The simultaneous use of lormetazepam with other central depressant drugs, in particular neuroleptics , other tranquilizers or sleeping pills , antidepressants , opioid analgesics , anesthetics , and antihistamines , but also the simultaneous consumption of lormetazepam with alcohol, can lead to a mutual intensification of the effects . Because of the muscle relaxant effects of lormetazepam, the effects of other muscle relaxants may be increased. In addition, the effect of drugs for long-term use of cardiovascular and respiratory problems, especially beta blockers , cardiac glycosides and theophylline , as well as the safety of antibiotics and the “ birth control pill ” can be influenced.

Side effects

The most common side effects observed during treatment with lormetazepam include headache (frequency> 10%), dizziness and light-headedness (3%), persistent fatigue, incoordination, difficulty concentrating (2%), prolonged reaction times (1%), confusion, muscle weakness and depression Upset.

Dependency

Like all benzodiazepines, Lormetazepam has a potential for dependence. Even with daily intake for a few weeks, even in the therapeutic dose range, there is a risk of developing addiction.

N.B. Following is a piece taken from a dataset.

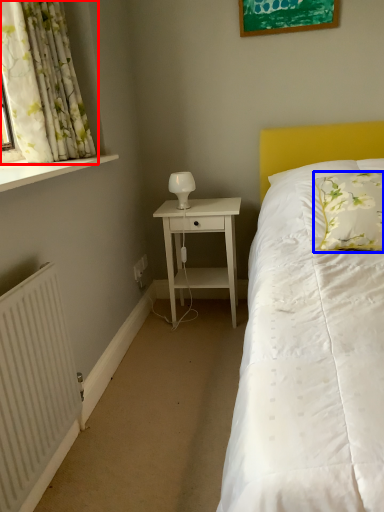
Question: Among these objects, which one is farthest to the camera, curtain (highlighted by a red box) or pillow (highlighted by a blue box)?

Choices:
 (A) curtain
 (B) pillow

Answer: (B)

Suddenly discontinuing lormetazepam after a long period of regular use can lead to withdrawal symptoms. These include in particular sleep disorders, increased dreaming, fear, states of tension, excitement, inner restlessness, tremors and sweating up to threatening physical and mental reactions such as seizures and psychoses.

Central nervous system

The side effects of lormetazepam that are characteristic of benzodiazepines include the muscle weakness caused by central muscle relaxation and the associated unsteadiness of movement and gait as well as the risk of falling. Reversible disorders such as slow or unclear speech, visual disturbances and nystagmus can also occur , particularly with high doses and with long-term treatment . Like other benzodiazepines, Lormetazepam can cause anterograde amnesia , so that later the patient may not remember any actions taken after taking medication. In addition, so-called paradoxical reactions such as increased aggressiveness, acute states of excitement, anxiety, suicidal thoughts , muscle spasms as well as difficulty falling asleep and staying asleep can occur. Particularly in patients with anxiety and depression, the risk of suicide can be increased after use with lormetazepam.

Skin and immune system

Approximately 2% of patients associated itching with the intake of lormetazepam. Allergic skin reactions, including rashes, have been observed in isolated cases.

breathing

Patients with airway obstruction and brain damage may be at risk of respiratory depression after taking lormetazepam.

Trade names

Ergocalm (D), Loramet (CH), Loretam (D), Noctamid (D, CH), Sedalam (ampoules of 2 mg) (D) and numerous generic drugs (D)

Stereochemistry

Lormetazepam contains a stereocenter and consists of two enantiomers. This is a racemate , i.e. a 1: 1 mixture of ( R ) - and ( S ) -form:

Enantiomers of Lormetazepam
(R) -Lormetazepam Structural Formula V1.svg
CAS number: 113679-56-4
(S) -Lormetazepam Structural Formula V1.svg
CAS number: 113679-54-2

See also

literature

Individual evidence

  1. ^ Entry on Lormetazepam. In: Römpp Online . Georg Thieme Verlag, accessed on June 1, 2014.
  2. Template: CL Inventory / not harmonized There is not yet a harmonized classification for this substance . A labeling of lormetazepam in the Classification and Labeling Inventory of the European Chemicals Agency (ECHA), which was retrieved on July 7, 2020, is reproduced from a self-classification by the distributor .
  3. a b Entry on lormetazepam in the ChemIDplus database of the United States National Library of Medicine (NLM) .
  4. a b c d e f g h Federal Institute for Drugs and Medical Devices (BfArM): Sample text for the specialist information on Lormetazepam. ( RTF ; 76 kB) Retrieved May 15, 2010 .
  5. A. Doenicke, R. Dorow, U. Täuber: The pharmacokinetics of lormetazepam following cimetidine. In: Anaesthesiologist. 40 (12), Dec 1991, pp. 675-679. PMID 1685875 .
  6. Rote Liste Service GmbH (Ed.): Rote Liste 2017 - drug directory for Germany (including EU approvals and certain medical devices) . Rote Liste Service GmbH, Frankfurt / Main, 2017, edition 57, ISBN 978-3-946057-10-9 , p. 196.